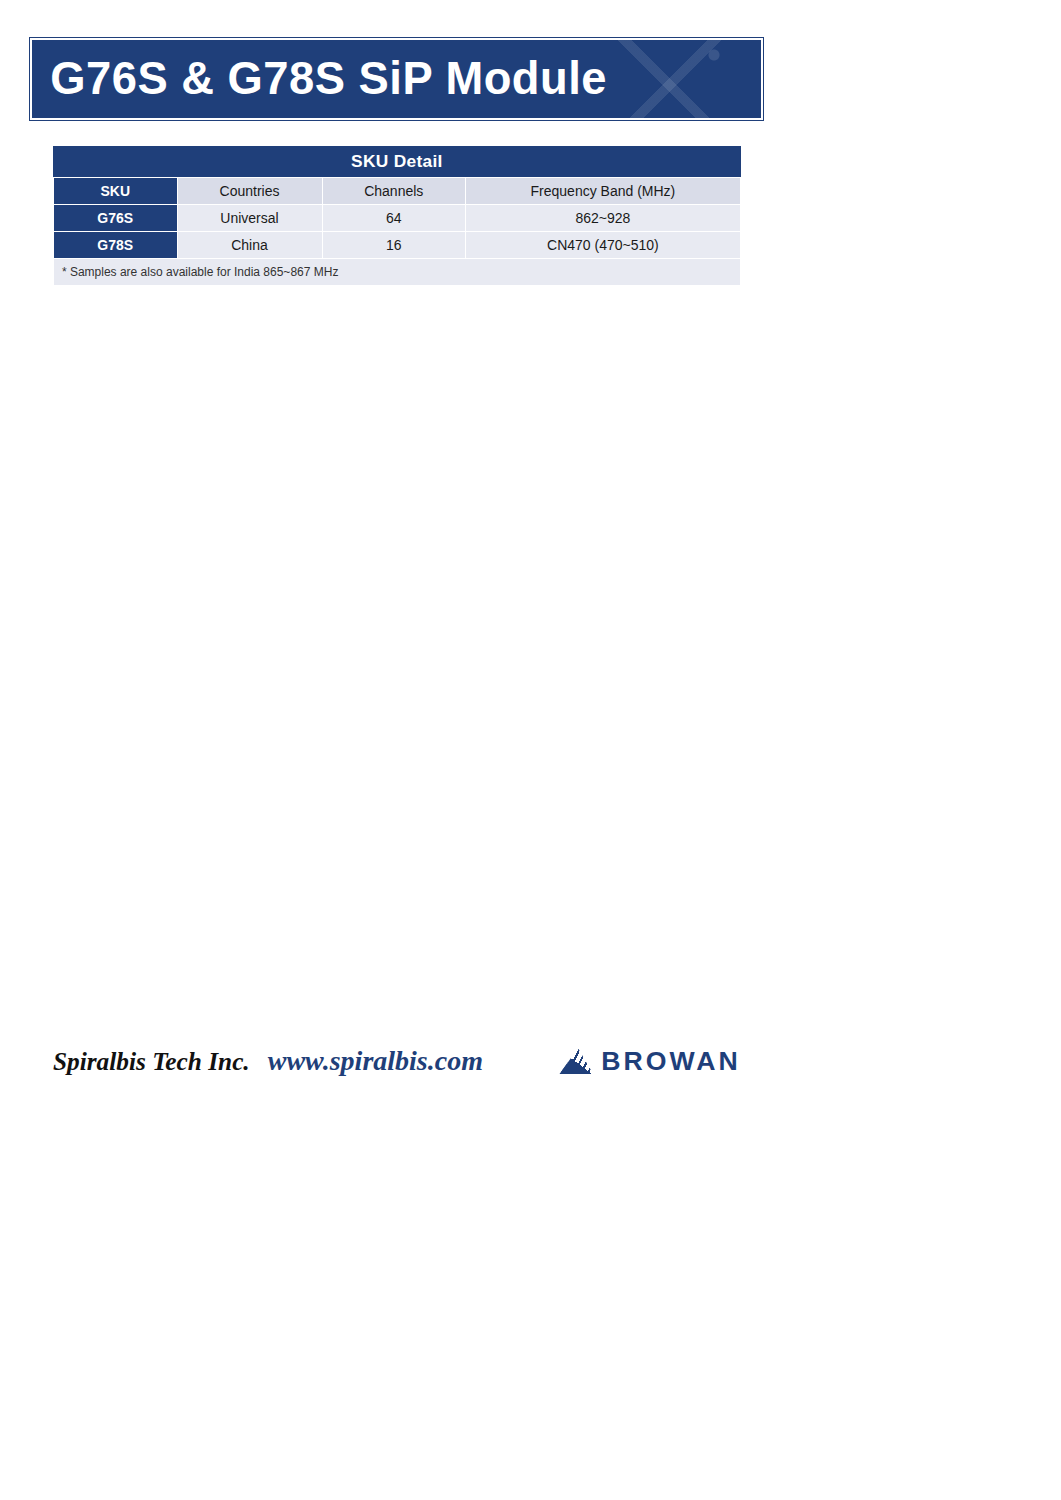G76S & G78S SiP Module
SKU Detail
| SKU | Countries | Channels | Frequency Band (MHz) |
| --- | --- | --- | --- |
| G76S | Universal | 64 | 862~928 |
| G78S | China | 16 | CN470 (470~510) |
| * Samples are also available for India 865~867 MHz |
Spiralbis Tech Inc. www.spiralbis.com BROWAN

• _WHAT IS EXPECTED_: Could each line of the data be written out exactly, with no pictures included?

• _RESPONSE_:
G76S & G78S SiP Module
SKU Detail
| SKU | Countries | Channels | Frequency Band (MHz) |
| --- | --- | --- | --- |
| G76S | Universal | 64 | 862~928 |
| G78S | China | 16 | CN470 (470~510) |
| * Samples are also available for India 865~867 MHz |
Spiralbis Tech Inc. www.spiralbis.com BROWAN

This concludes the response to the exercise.